Isso seria como os requisitos de isenção de responsabilidade de publicidade – “Pago pelo Sam Jones for Congress Committee” – mas modificado para refletir sua origem de IA: “Este anúncio gerado por IA foi pago pelo Sam Jones for Congress Committee”. Uma versão mais forte poderia exigir: “Esta mensagem gerada por IA está sendo enviada a você pelo Sam Jones for Congress Committee porque Clogger previu que isso aumentará suas chances de votar em Sam Jones em 0.0002%”. No mínimo, acreditamos que os eleitores merecem saber quando é um bot falando com eles, e eles também devem saber por quê.

A possibilidade de um sistema como o Clogger mostra que o caminho para desempoderamento coletivo humano pode não exigir algum sobre-humano inteligência geral artificial. Isso pode exigir apenas ativistas e consultores ansiosos que tenham novas ferramentas poderosas que possam efetivamente apertar os muitos botões de milhões de pessoas.

Sobre os Autores

Arconte Fung, Professora de Cidadania e Autogestão, Harvard Kennedy School e Lawrence Lessig, Professor de Direito e Liderança, Universidade de Harvard

Este artigo foi republicado a partir de A Conversação sob uma licença Creative Commons. Leia o artigo original.


Adendo do Editor: O potencial da IA ​​para dominar as eleições e minar a democracia é uma preocupação premente que exige nossa atenção. Como este artigo destacou, o surgimento de campanhas políticas impulsionadas por IA como Clogger pode remodelar os resultados eleitorais, com máquinas influenciando o comportamento do eleitor em uma escala sem precedentes. As consequências de tal mudança seriam de longo alcance, com eleições determinadas não pela vontade do povo, mas pela eficácia da manipulação da IA.

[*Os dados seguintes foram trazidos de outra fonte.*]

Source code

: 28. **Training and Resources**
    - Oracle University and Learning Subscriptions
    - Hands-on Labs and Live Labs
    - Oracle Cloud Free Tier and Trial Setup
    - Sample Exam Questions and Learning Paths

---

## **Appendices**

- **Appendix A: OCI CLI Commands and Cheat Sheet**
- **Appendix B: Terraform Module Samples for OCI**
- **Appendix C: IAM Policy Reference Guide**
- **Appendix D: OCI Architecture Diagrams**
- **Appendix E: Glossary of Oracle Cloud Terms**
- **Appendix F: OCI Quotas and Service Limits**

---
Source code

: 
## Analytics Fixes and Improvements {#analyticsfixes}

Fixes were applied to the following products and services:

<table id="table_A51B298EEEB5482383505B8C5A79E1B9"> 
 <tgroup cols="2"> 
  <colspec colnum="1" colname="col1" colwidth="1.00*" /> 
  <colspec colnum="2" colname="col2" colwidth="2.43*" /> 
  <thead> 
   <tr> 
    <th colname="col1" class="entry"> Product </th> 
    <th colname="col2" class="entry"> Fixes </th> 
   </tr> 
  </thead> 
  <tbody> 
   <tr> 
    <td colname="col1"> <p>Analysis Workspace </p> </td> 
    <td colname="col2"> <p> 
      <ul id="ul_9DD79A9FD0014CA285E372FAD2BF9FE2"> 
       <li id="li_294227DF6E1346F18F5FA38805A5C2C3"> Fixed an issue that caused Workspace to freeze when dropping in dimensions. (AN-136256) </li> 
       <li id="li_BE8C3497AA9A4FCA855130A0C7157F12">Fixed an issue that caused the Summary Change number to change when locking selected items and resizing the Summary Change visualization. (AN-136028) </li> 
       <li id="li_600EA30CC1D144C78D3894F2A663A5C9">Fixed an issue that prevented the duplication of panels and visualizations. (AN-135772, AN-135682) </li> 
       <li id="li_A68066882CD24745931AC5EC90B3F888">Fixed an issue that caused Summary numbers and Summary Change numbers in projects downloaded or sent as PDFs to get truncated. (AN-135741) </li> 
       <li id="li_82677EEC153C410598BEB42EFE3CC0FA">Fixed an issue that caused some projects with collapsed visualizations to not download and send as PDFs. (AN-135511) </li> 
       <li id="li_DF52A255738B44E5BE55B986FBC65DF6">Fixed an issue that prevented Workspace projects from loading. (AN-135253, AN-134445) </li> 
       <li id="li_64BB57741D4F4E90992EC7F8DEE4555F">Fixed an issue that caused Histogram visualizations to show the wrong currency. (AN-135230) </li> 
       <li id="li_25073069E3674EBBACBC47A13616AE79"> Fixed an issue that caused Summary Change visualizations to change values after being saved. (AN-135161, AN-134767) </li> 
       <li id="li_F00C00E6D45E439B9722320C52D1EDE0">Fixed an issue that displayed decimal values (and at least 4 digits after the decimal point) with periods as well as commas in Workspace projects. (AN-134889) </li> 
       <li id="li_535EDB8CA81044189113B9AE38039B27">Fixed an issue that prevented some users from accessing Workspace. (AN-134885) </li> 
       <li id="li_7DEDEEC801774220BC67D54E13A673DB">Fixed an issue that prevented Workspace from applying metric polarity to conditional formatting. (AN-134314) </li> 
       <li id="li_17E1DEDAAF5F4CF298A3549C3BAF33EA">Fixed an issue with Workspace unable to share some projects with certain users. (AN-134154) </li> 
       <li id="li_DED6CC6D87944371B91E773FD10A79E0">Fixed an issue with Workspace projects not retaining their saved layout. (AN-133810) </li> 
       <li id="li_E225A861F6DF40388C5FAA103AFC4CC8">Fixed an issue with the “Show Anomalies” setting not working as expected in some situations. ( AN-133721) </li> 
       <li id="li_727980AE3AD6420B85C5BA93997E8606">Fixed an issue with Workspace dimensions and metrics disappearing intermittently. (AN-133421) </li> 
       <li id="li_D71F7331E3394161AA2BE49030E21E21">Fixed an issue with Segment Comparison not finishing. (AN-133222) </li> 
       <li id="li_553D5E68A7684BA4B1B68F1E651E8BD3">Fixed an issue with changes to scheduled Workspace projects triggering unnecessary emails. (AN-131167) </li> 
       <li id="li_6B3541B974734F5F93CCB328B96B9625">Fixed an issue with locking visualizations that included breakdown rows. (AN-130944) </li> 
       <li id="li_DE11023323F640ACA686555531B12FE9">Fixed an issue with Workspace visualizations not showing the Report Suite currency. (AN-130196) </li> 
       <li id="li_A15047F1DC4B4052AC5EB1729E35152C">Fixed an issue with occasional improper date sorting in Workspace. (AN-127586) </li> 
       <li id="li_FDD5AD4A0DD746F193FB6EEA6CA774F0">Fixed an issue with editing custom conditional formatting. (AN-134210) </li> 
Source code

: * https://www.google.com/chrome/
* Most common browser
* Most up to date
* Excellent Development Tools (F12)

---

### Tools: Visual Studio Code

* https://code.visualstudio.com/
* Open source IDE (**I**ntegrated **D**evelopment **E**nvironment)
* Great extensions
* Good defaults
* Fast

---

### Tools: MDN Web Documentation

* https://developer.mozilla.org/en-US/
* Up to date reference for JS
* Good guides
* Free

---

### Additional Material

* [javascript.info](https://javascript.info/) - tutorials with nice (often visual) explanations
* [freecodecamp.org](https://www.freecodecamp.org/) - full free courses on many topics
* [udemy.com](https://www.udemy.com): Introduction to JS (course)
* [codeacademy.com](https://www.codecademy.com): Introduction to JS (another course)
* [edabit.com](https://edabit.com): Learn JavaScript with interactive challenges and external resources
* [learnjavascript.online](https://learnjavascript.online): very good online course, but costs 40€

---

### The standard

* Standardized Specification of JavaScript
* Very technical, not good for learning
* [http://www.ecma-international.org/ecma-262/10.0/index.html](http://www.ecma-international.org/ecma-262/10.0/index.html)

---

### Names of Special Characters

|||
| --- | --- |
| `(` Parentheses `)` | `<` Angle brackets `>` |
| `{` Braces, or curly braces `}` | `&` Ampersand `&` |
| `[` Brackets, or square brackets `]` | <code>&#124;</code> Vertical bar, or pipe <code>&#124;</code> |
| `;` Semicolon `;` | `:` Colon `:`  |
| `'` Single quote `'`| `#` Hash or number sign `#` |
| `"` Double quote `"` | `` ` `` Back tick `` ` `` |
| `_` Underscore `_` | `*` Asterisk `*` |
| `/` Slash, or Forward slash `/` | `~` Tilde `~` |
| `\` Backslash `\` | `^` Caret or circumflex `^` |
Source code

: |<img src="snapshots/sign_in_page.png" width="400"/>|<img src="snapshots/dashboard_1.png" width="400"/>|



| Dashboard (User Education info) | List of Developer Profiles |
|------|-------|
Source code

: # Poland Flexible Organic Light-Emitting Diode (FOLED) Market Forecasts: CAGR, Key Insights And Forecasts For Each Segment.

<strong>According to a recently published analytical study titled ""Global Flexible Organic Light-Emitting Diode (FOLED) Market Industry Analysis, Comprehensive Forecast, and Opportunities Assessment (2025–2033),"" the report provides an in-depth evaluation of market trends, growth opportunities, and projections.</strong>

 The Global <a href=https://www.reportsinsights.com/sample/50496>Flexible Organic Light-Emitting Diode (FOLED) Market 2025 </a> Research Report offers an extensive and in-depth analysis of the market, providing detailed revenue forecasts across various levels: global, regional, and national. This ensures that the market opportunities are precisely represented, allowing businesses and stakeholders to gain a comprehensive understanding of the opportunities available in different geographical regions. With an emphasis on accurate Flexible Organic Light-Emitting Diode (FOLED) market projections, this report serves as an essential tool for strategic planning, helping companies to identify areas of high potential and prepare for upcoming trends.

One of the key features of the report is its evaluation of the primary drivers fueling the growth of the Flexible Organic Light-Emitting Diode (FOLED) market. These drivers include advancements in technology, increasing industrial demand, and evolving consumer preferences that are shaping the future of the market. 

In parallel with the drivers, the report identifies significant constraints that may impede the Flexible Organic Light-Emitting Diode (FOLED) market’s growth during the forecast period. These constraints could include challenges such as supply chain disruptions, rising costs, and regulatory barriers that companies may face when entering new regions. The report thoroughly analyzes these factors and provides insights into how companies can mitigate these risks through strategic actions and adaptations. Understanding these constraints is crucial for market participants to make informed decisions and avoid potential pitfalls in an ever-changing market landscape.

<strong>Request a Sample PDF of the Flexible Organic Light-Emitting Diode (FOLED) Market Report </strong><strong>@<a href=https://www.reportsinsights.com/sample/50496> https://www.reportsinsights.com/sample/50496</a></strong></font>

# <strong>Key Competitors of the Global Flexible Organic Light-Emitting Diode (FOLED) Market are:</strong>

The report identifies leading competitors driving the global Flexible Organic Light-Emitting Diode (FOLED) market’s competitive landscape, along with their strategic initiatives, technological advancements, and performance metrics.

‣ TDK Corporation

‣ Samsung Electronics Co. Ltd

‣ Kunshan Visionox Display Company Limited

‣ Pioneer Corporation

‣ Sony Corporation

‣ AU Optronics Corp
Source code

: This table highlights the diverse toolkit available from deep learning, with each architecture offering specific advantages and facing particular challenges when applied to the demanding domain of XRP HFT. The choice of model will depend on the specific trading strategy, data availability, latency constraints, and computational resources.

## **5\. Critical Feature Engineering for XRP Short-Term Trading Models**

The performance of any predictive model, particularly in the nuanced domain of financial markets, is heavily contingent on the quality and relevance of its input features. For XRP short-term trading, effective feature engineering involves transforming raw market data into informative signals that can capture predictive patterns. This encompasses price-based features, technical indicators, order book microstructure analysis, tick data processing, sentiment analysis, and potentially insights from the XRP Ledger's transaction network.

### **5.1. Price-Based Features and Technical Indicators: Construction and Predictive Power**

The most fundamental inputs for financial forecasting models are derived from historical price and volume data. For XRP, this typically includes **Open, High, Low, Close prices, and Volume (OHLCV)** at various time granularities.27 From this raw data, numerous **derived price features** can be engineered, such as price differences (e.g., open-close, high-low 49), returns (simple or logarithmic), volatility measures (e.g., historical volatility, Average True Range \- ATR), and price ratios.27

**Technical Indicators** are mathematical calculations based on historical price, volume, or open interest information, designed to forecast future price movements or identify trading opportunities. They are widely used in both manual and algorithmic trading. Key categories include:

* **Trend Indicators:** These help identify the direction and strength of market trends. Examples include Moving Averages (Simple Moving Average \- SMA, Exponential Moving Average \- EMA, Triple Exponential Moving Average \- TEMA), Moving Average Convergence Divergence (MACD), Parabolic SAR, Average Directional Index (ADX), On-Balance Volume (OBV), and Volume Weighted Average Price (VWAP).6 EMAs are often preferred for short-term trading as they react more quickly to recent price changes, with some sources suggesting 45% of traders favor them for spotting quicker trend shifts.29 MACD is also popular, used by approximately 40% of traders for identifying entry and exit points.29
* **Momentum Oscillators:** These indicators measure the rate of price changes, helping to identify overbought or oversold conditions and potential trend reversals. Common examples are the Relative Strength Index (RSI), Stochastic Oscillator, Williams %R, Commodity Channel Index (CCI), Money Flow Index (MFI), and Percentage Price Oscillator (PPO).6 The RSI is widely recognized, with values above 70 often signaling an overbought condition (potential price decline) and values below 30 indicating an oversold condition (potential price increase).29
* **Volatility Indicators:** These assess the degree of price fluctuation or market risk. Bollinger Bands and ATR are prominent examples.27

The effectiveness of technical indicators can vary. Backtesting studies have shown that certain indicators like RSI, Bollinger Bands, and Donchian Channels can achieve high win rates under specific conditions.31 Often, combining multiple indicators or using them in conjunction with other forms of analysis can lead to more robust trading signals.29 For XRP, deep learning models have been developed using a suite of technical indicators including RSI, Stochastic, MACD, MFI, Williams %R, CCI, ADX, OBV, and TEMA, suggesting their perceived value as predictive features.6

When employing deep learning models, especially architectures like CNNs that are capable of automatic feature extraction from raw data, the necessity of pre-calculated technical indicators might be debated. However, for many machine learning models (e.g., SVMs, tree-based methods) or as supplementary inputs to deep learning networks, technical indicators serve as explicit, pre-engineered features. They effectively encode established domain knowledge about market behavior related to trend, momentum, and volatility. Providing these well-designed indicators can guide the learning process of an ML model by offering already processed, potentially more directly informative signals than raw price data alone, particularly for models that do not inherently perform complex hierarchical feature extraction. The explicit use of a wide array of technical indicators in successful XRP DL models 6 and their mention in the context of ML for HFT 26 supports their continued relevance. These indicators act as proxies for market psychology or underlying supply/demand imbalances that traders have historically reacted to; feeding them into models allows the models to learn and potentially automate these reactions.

Para evitar esse desempoderamento dos cidadãos e salvaguardar a democracia, devemos tomar medidas proativas. A proteção robusta da privacidade e os regulamentos que limitam a influência dos sistemas de IA nas eleições são cruciais. Ao garantir a transparência, aplicar isenções claras de conteúdo gerado por IA e promover o uso responsável da IA, podemos defender a integridade dos processos democráticos e proteger os valores fundamentais de nossa sociedade.

É essencial que permaneçamos vigilantes e trabalhemos coletivamente para enfrentar os desafios colocados pela IA nas eleições. Ao fazer isso, podemos preservar os ideais democráticos que sustentam nossas sociedades e garantir um futuro em que o poder da tecnologia se alinhe com os interesses e aspirações das pessoas.